According to ESPN, Rose and his lawyers are arguing that Manfred opted not to punish players guilty of major game-changing rules infractions and should end his ban for gambling on baseball. Rose has been banned since 1989 for betting on games while serving as the manager of the Cincinnati Reds.
Rose denied betting on baseball but then reversed course in his 2004 book, My Prison Without Bars, and admitted that he placed money on baseball and the Reds in the 1980s.
"There cannot be one set of rules for Mr. Rose and another for everyone else," Rose's 20-page petition for reinstatement states, according to ESPN. "No objective standard or categorization of the rules violations committed by Mr. Rose can distinguish his violations from those that have incurred substantially less severe penalties from Major League Baseball."
The league has received Rose's petition and plans to review it, according to Joel Sherman of The New York Post.
In 2015, Rose applied for reinstatement and was rejected by commissioner Rob Manfred.
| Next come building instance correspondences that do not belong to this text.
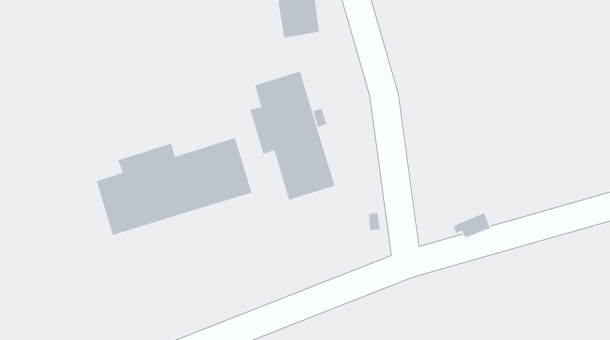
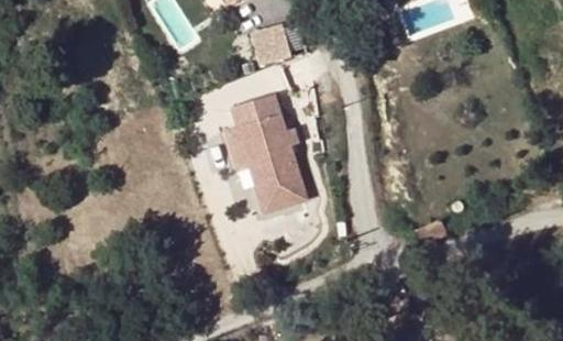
building: [96,137,252,236] -> none

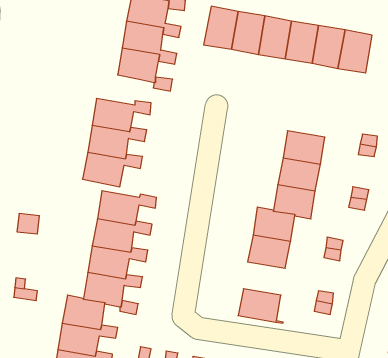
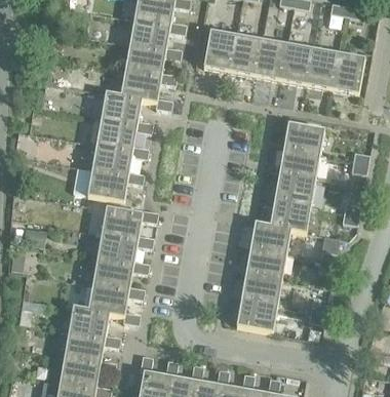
building: none -> [101,90,142,123]
building: none -> [283,121,324,154]
building: none -> [241,273,281,305]

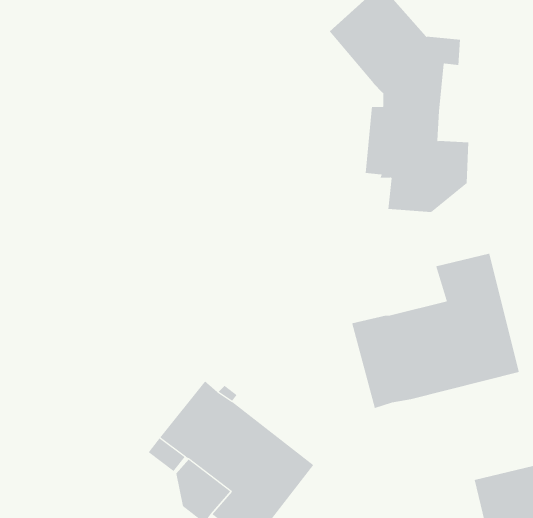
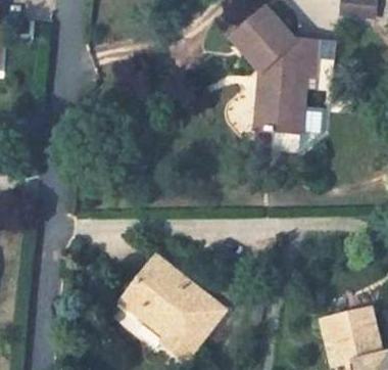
building: none -> [302,43,328,89]
building: [352,253,519,409] -> none

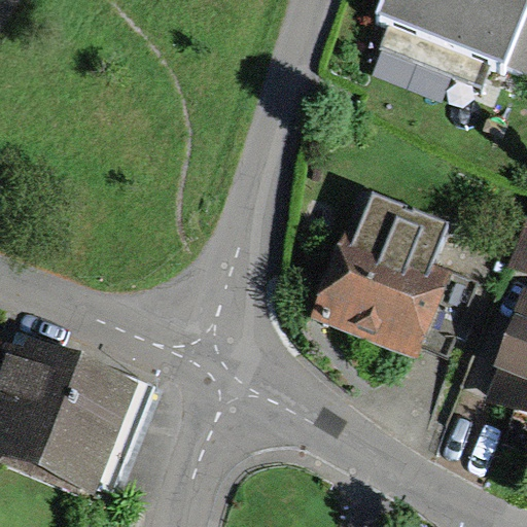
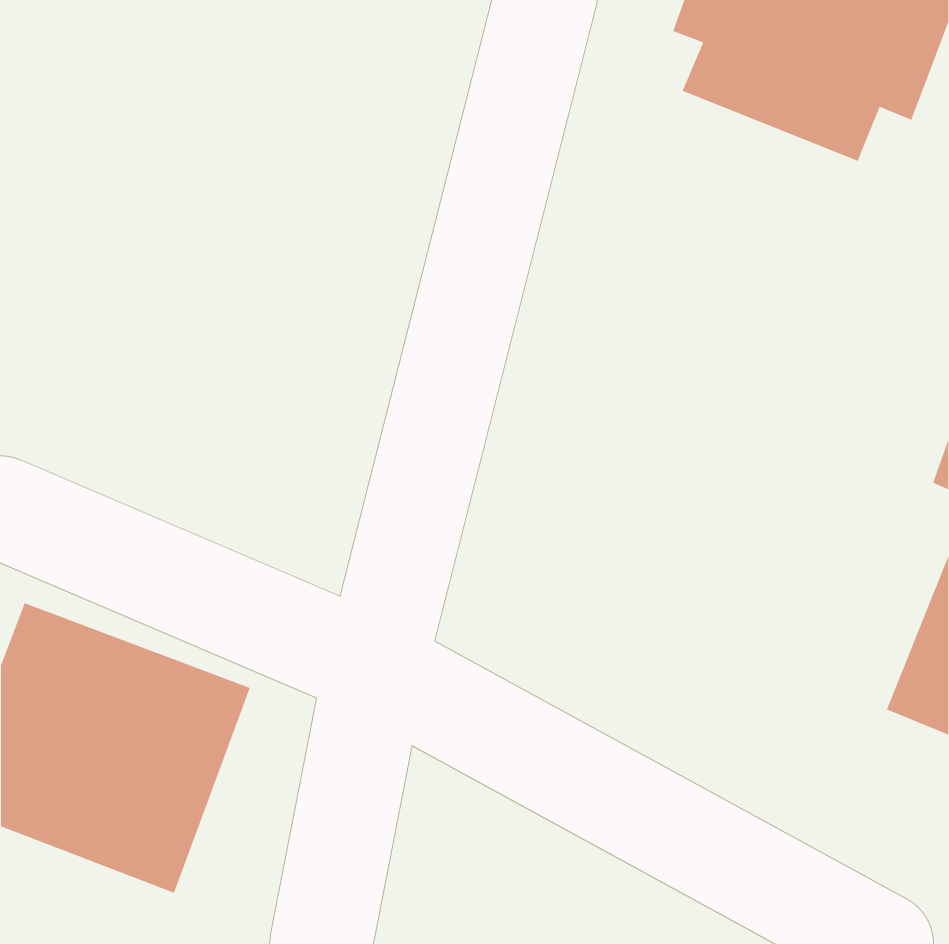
building: [312,192,453,357] -> none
In the original August 1989 suspension decision, lawyer John Dowd determined Rose placed numerous bets on the Reds to win from 1985–87. He was still an active player or manager. Manfred upheld the decision by Dowd and was backed by new evidence that included a notebook of betting records from 1986 kept by an associate close to Rose.
Rose will turn 79 years old in April and is looking to become eligible for election to the Baseball Hall of Fame. He is the all-time leader in hits, games played and at-bats but never appeared on the Hall of Fame ballot.
Rose is unable to work for any major league team or any minor league affiliate. He returned to the spotlight as an analyst for FOX but was fired after being accused of having a sexual relationship with a girl in the 1970s before she turned 16 years old.